(a) The electron is moving by circular motion, and the centripetal force that keeps it in the circular path is the magnetic force:
[tex]qvB=m \frac{v^2}{r} [/tex]
where q is the electron charge, v its speed, B the magnetic field intensity (3.50mT = 0.0035 T), and r the radius of the orbit.
By re-arranging the formula, we can write the radius of the orbit as a function of the other variables:
[tex]r= \frac{mv}{qB} [/tex] (1)
We still don't know the velocity of the electron, v, so we can't find the radius yet.

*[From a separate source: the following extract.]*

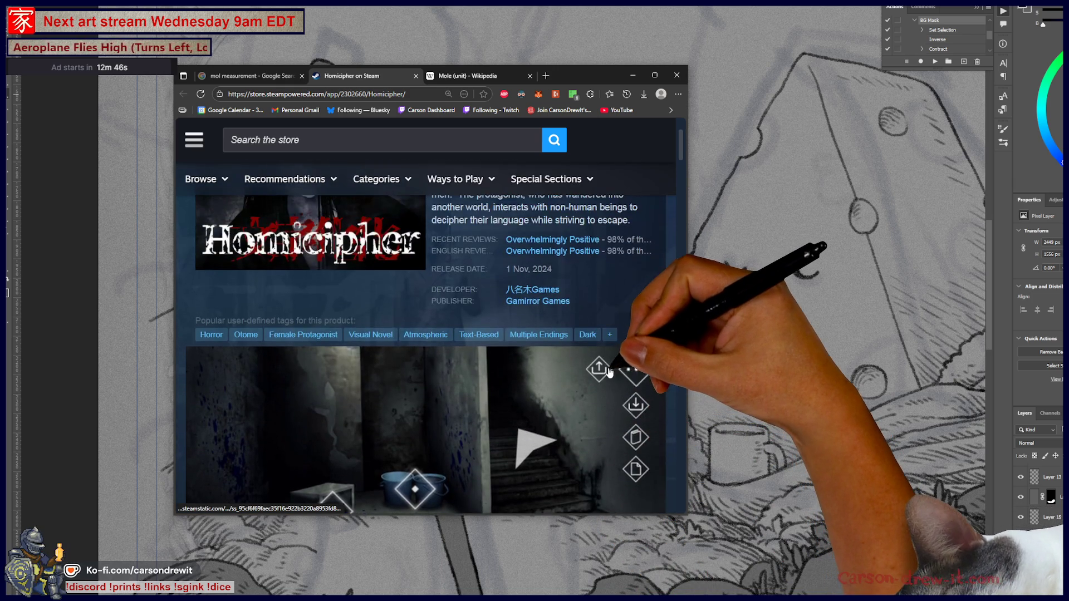
{"action": "scroll", "coordinate": [609, 372], "scroll_direction": "down", "scroll_amount": 3}
{"action": "left_click", "coordinate": [234, 495]}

But we can use the angular momentum of the electron, which is:
[tex]L=mvr[/tex]
From which we can rewrite the velocity as
[tex]v= \frac{L}{mr} [/tex] (2)
Substituting (2) into (1), we can now find the radius of the orbit:
[tex]r= \frac{m( \frac{L}{mr}) }{qB} [/tex]
-->
[tex]r= \sqrt{ \frac{L}{qB} } = \sqrt{ \frac{2.5 \cdot 10^{-25 Js}}{(1.6 \cdot 10^{-19}C)(0.0035 T)} }= 0.021 m[/tex]
(b) We can now find the speed of the electron by using equation (2):
[tex]v= \frac{L}{mr}= \frac{2.5 \cdot 10^{-25}Js}{(9.1 \cdot 10^{-31}kg)(0.021 m)} =1.3 \cdot 10^7 m/s [/tex]